═══ DATA FOR REVIEW

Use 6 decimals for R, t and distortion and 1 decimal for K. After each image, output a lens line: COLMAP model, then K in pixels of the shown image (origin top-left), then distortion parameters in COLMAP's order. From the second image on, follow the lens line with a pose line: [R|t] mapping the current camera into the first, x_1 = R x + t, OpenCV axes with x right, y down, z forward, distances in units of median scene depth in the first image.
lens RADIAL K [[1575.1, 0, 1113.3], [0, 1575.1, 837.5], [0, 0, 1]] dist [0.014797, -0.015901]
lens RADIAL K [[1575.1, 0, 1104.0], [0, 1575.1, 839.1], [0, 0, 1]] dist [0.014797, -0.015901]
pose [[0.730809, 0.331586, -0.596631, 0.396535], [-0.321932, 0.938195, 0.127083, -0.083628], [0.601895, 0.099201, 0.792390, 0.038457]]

══════
═══ DATA FOR REVIEW

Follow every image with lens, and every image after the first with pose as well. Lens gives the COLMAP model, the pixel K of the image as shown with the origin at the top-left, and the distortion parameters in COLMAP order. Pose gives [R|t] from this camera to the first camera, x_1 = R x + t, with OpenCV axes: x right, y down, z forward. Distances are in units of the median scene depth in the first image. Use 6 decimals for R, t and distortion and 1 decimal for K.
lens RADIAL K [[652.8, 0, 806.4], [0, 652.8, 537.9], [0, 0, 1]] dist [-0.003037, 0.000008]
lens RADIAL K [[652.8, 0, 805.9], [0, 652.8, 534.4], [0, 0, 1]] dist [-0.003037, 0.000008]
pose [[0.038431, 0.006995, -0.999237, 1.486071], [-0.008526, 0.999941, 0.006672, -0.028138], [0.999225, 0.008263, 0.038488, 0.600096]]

══════
═══ DATA FOR REVIEW

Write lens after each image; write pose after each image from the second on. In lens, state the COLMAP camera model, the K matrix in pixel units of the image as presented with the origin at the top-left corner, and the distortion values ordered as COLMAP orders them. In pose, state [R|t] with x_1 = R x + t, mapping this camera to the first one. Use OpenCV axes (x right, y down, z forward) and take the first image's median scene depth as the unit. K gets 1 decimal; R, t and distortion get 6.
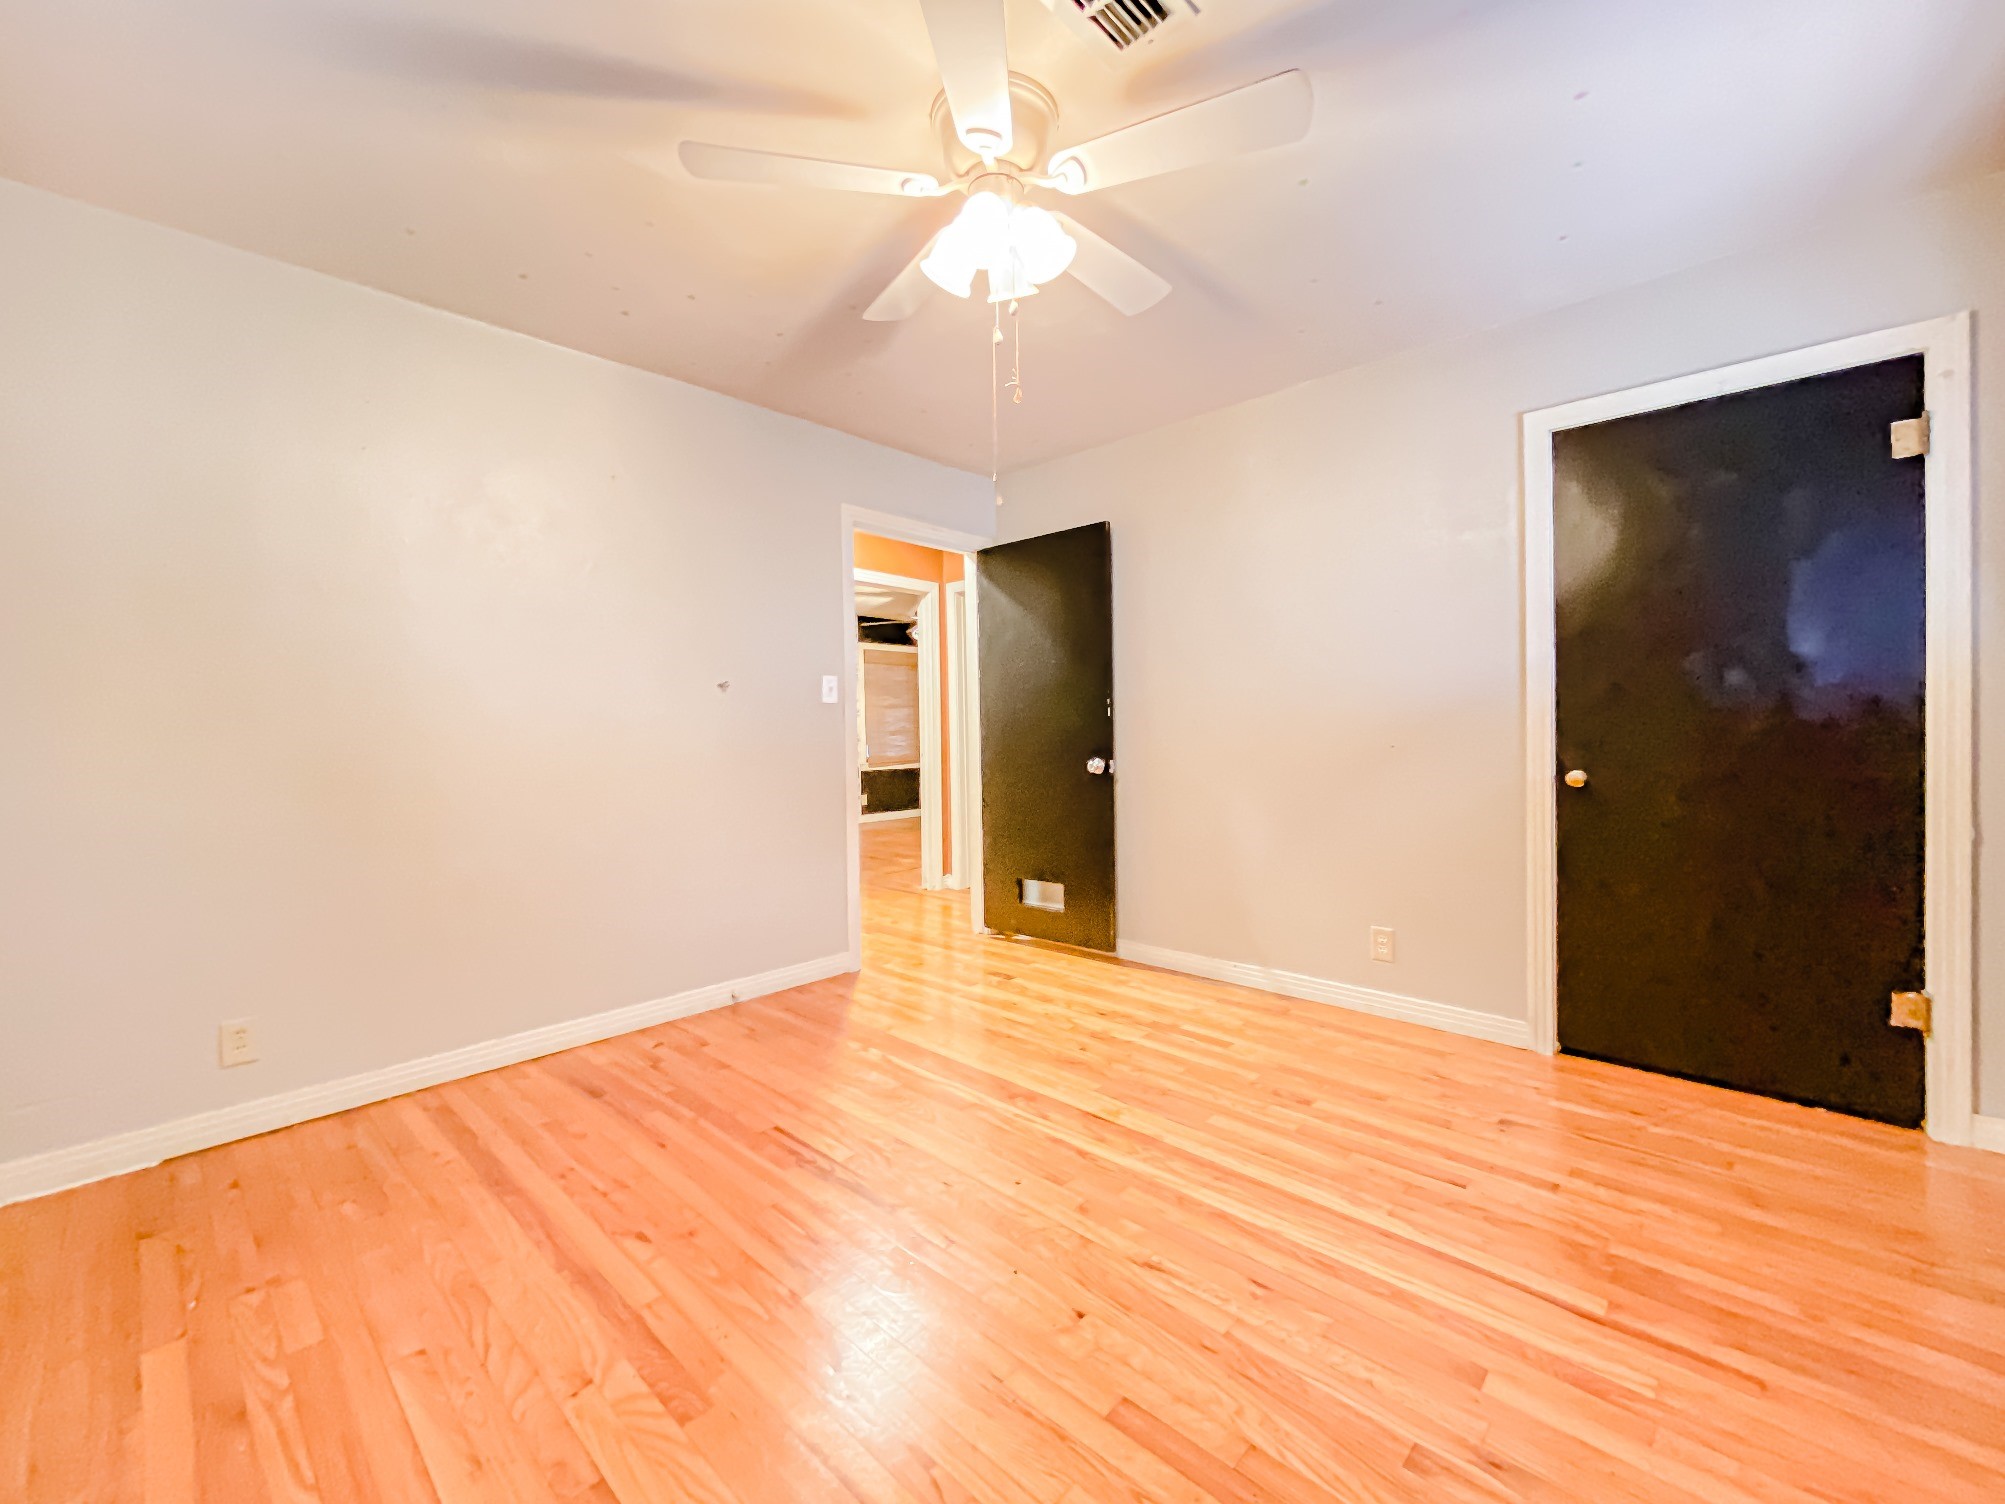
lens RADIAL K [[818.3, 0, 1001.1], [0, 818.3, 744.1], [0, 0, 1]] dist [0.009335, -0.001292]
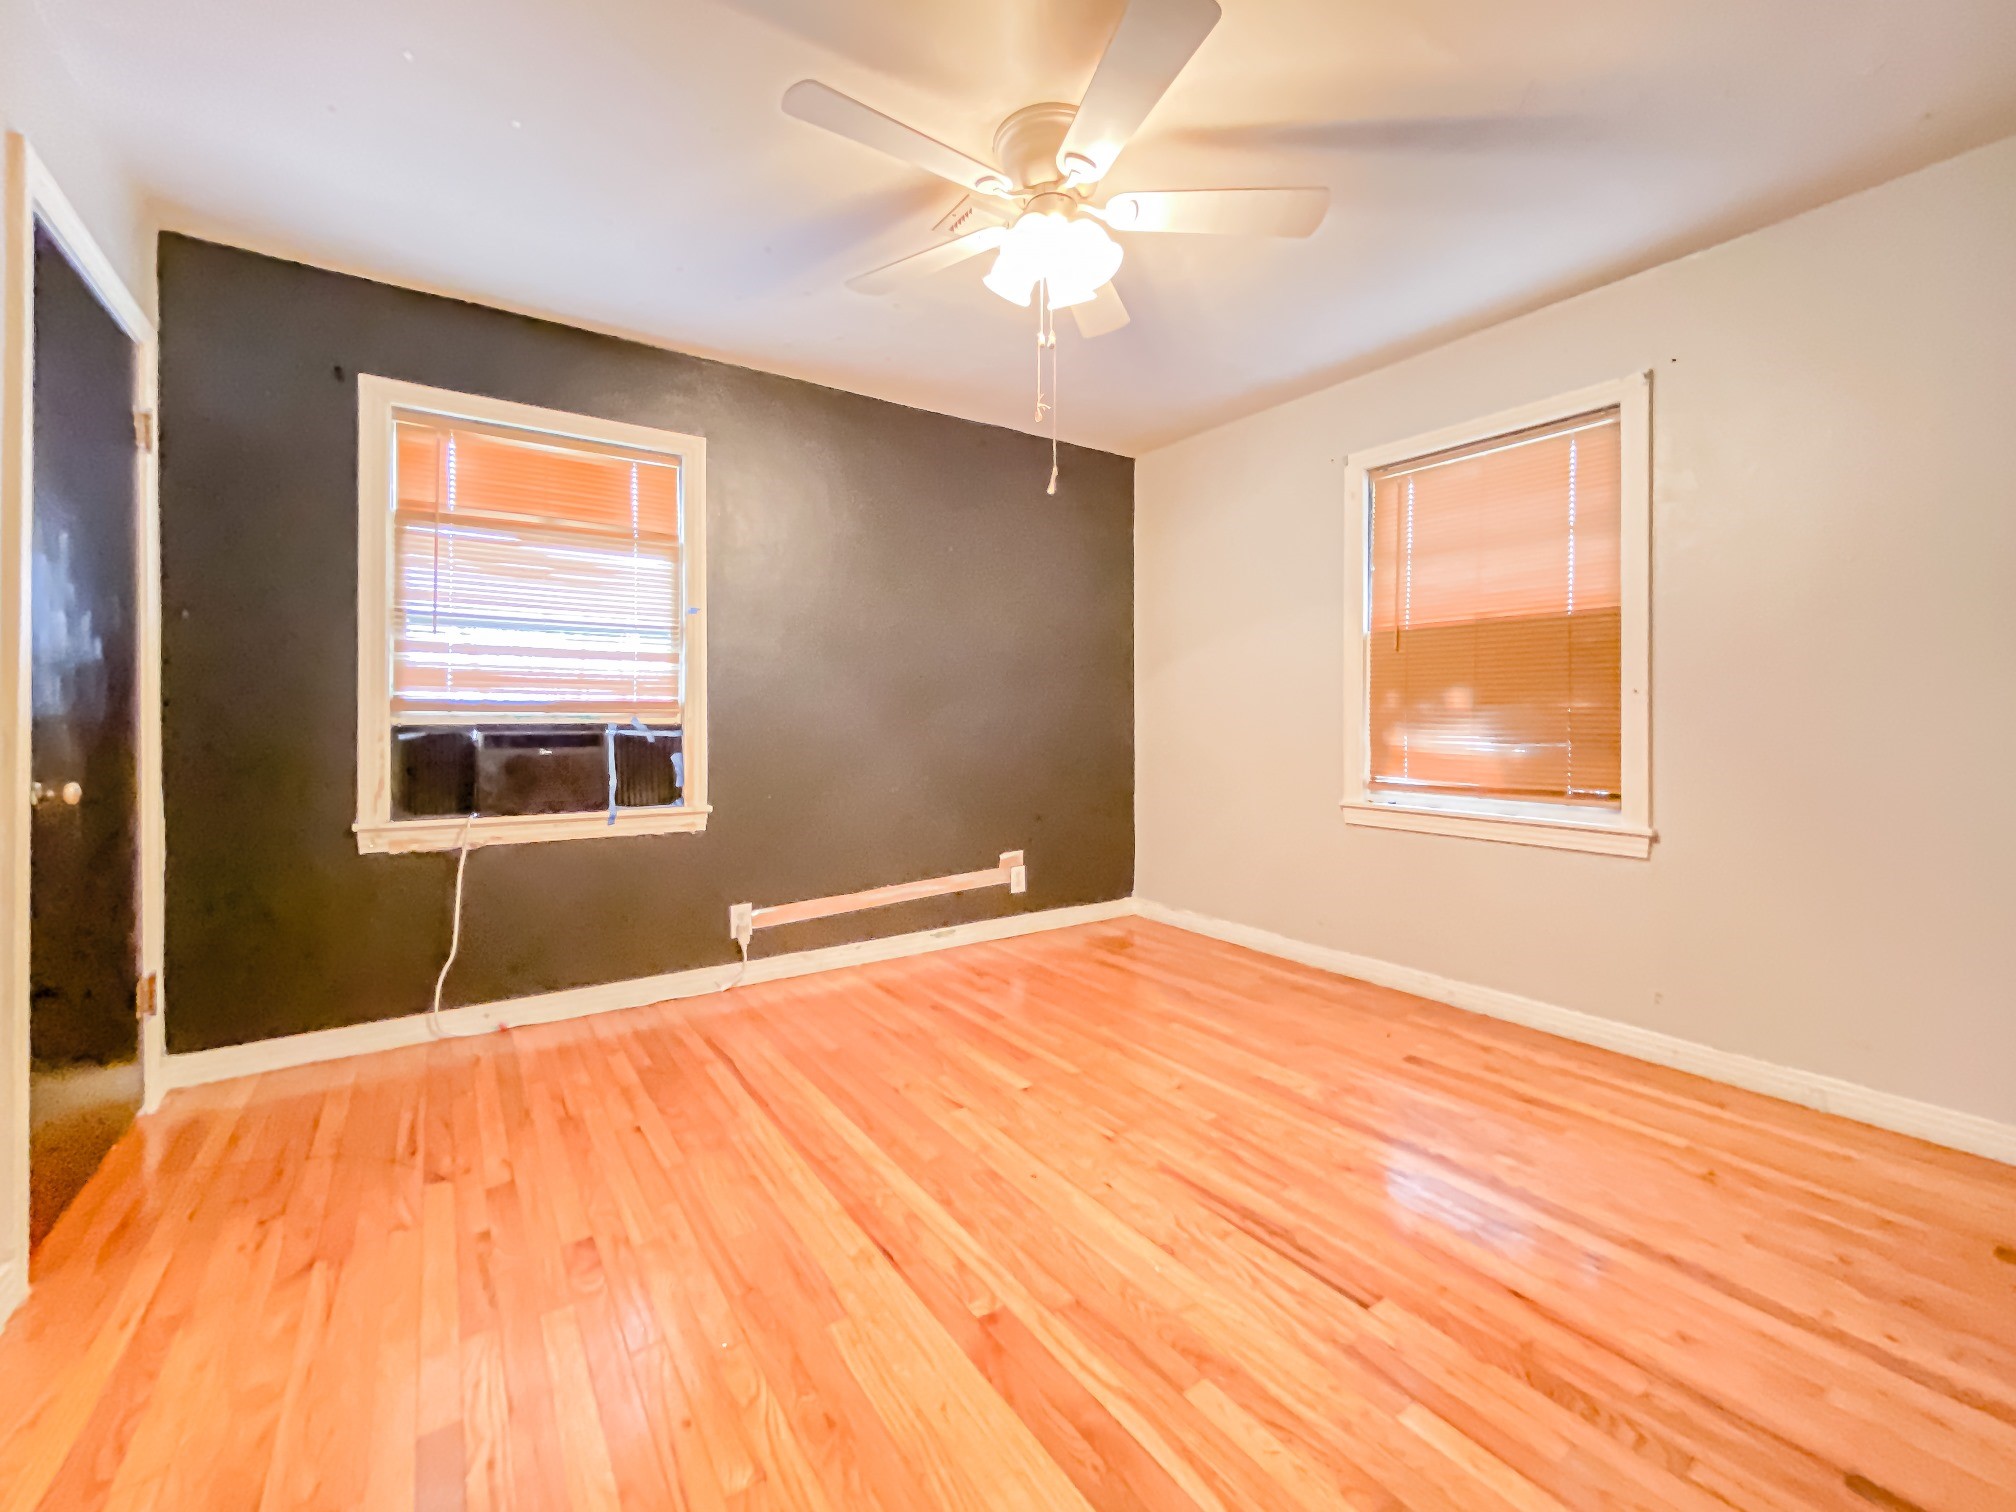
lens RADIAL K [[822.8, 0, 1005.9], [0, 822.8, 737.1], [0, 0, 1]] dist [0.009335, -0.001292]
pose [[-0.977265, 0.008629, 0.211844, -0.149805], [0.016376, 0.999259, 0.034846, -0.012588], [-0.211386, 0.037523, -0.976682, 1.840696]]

══════

__ASSIGNMENT__: Print, character for character, the material that opens with the line containing "of median scene depth in the first image." and closes with the line containing "0.099201, 0.792390, 0.038457]]", including both of those lines.

__ANSWER TO THIS PROBLEM__:
Use 6 decimals for R, t and distortion and 1 decimal for K. After each image, output a lens line: COLMAP model, then K in pixels of the shown image (origin top-left), then distortion parameters in COLMAP's order. From the second image on, follow the lens line with a pose line: [R|t] mapping the current camera into the first, x_1 = R x + t, OpenCV axes with x right, y down, z forward, distances in units of median scene depth in the first image.
lens RADIAL K [[1575.1, 0, 1113.3], [0, 1575.1, 837.5], [0, 0, 1]] dist [0.014797, -0.015901]
lens RADIAL K [[1575.1, 0, 1104.0], [0, 1575.1, 839.1], [0, 0, 1]] dist [0.014797, -0.015901]
pose [[0.730809, 0.331586, -0.596631, 0.396535], [-0.321932, 0.938195, 0.127083, -0.083628], [0.601895, 0.099201, 0.792390, 0.038457]]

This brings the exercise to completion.